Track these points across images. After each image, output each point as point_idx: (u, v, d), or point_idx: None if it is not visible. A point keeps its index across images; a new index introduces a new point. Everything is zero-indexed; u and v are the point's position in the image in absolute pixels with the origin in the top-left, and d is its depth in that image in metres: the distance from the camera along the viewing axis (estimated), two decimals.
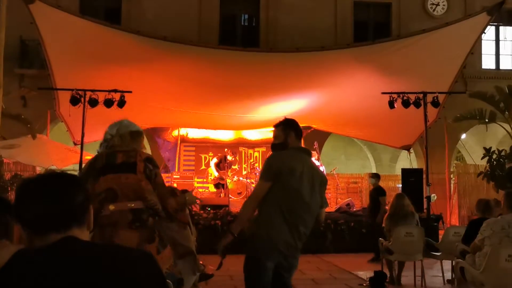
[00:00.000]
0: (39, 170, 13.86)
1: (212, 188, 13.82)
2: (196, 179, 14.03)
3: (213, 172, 13.34)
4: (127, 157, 3.23)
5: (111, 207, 3.07)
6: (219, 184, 13.38)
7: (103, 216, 3.02)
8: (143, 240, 3.08)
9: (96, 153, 3.45)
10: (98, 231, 2.94)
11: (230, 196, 13.29)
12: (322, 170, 13.47)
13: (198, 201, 4.04)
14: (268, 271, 3.17)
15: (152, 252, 2.91)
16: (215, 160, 13.49)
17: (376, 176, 10.01)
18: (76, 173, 11.21)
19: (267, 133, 15.26)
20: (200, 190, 14.04)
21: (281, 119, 3.58)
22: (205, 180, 13.93)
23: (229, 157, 13.53)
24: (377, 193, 9.47)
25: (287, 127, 3.47)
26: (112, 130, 3.39)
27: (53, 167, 13.71)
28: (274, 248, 3.19)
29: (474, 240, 4.79)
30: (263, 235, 3.20)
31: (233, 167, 14.62)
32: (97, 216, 2.88)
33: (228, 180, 13.66)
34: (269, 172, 3.26)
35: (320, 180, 3.41)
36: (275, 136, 3.54)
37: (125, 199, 3.10)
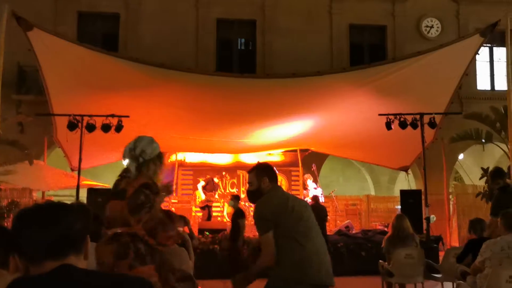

* **Task to carry out**: Leaving out the images, return the entries above exactly as they read.

* **Expected answer**:
Track these points across images. After each image, output each point as point_idx: (u, v, d), or point_idx: None if it is not visible. A point keeps its index across images; a new index introduces a new point. Everything is zero-indexed; u and v are the point's position in the image in absolute pixels with the origin in the top-left, and d is its depth in that image in metres: the distance from the camera along the viewing axis (estimated), two decimals.
[00:00.000]
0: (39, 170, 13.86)
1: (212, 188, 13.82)
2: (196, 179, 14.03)
3: (213, 172, 13.34)
4: (127, 157, 3.23)
5: (111, 207, 3.07)
6: (219, 184, 13.38)
7: (103, 216, 3.02)
8: (143, 240, 3.08)
9: (96, 153, 3.45)
10: (98, 231, 2.94)
11: (230, 196, 13.29)
12: (322, 170, 13.47)
13: (198, 201, 4.04)
14: (268, 271, 3.17)
15: (152, 252, 2.91)
16: (215, 160, 13.49)
17: (376, 176, 10.01)
18: (76, 173, 11.21)
19: (267, 133, 15.26)
20: (200, 190, 14.04)
21: (281, 119, 3.58)
22: (205, 180, 13.93)
23: (229, 157, 13.53)
24: (377, 193, 9.47)
25: (287, 127, 3.47)
26: (112, 130, 3.39)
27: (53, 167, 13.71)
28: (274, 248, 3.19)
29: (474, 240, 4.79)
30: (263, 235, 3.20)
31: (233, 167, 14.62)
32: (97, 216, 2.88)
33: (228, 180, 13.66)
34: (269, 172, 3.26)
35: (320, 180, 3.41)
36: (275, 136, 3.54)
37: (125, 199, 3.10)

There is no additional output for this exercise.